Мозг Збига обладал удивительной способностью воспринимать огромное количество информации в письменном виде. Все сотрудники Совета (а их было тридцать с небольшим человек) каждый вечер отправляли ему отчёты, которые возвращались утром с пометками и иногда с вопросами или предложением позвонить ему или встретиться с ним. Позже, когда я сам возглавил большую команду, я понял, насколько важную роль в его системе управления играли вечерние отчёты.

Например, я одобрил инициативу Пентагона и Госдепартамента провести переговоры по ротационному размещению самолётов KC-135 ВВС США на базе Королевских ВВС (Великобритании) в Гринэм-Коммон, в городке неподалёку от Лондона. Тогда по этому предложению шли споры, но американские и британские дипломаты сказали, что Королевские ВВС заручились поддержкой политиков. Но это было совсем не так! Когда ошибочность этого размещения стала очевидной, обитатели Гринэм-Коммон потянулись в Белый дом с протестами. Политические советники президента хотели узнать, кто одобрил развёртывание самолётов с крылатыми ракетами. Збиг ответил просто «мы», а не «мои подчинённые». Другими словами, он взял всю вину на себя, а не указал на меня или на каких-то анонимных «подчинённых». Таким вот руководителем он был. Он прекрасно понимал, что самое важное в работе начальника – это назначать людей и делегировать им полномочия. Но в обмен на это он ожидает своевременного информирования. Если подчинённые регулярно информируют своего начальника (как это делал я посредством вечерних отчётов), то коллектив выполняет свою часть сделки. Часть сделки начальника – это поддерживать и защищать своих подчинённых, что бы ни произошло.

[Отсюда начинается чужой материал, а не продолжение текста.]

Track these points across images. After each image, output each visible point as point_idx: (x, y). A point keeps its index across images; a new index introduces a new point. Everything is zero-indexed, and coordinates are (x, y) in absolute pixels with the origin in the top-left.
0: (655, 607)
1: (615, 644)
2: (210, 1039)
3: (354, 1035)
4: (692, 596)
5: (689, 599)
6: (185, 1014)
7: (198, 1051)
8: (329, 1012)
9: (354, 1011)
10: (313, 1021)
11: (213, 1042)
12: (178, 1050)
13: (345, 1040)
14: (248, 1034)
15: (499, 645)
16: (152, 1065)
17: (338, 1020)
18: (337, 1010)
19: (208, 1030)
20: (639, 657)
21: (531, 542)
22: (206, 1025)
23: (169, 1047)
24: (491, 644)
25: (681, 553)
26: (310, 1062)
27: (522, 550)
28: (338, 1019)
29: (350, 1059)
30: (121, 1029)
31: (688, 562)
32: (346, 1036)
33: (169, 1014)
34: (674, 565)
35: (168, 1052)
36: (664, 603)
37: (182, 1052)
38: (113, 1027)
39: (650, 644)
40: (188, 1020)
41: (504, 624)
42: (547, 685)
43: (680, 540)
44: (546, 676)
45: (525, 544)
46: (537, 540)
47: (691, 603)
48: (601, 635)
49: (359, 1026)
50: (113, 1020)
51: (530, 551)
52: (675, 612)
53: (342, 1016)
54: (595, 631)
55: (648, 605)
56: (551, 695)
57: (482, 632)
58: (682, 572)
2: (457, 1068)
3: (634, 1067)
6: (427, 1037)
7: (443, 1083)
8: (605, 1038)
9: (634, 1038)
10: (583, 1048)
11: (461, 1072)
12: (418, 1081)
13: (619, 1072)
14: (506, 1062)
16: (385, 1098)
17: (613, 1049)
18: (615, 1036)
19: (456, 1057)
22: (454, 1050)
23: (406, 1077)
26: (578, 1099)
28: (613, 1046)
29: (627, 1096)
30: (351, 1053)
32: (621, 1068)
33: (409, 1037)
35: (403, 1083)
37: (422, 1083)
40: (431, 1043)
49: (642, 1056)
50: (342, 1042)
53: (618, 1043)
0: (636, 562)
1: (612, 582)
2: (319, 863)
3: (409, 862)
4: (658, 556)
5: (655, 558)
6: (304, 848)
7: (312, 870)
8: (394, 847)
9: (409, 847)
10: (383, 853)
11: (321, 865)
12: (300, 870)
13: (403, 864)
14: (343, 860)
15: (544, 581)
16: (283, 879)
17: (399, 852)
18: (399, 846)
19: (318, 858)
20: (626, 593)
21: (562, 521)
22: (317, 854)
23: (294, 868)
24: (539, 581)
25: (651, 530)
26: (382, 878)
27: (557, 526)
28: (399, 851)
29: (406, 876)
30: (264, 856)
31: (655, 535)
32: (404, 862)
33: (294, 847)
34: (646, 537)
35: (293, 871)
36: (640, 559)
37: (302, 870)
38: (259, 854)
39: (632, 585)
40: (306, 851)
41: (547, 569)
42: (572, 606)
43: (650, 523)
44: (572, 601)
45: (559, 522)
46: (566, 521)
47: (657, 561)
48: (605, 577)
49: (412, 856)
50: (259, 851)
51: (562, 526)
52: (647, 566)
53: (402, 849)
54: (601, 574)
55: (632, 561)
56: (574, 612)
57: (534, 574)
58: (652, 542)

Работать на такого человека, в высшей степени принципиального и обладавшего большим интеллектом, было для меня честью. Это были трудные, но очень насыщенные и продуктивные четыре года. Мы все задерживались допоздна, но никто не работал так усердно, как сам Збиг. В один из последних наших общих рабочих дней, я признался ему, что благодарен за предоставленную им возможность послужить моей стране.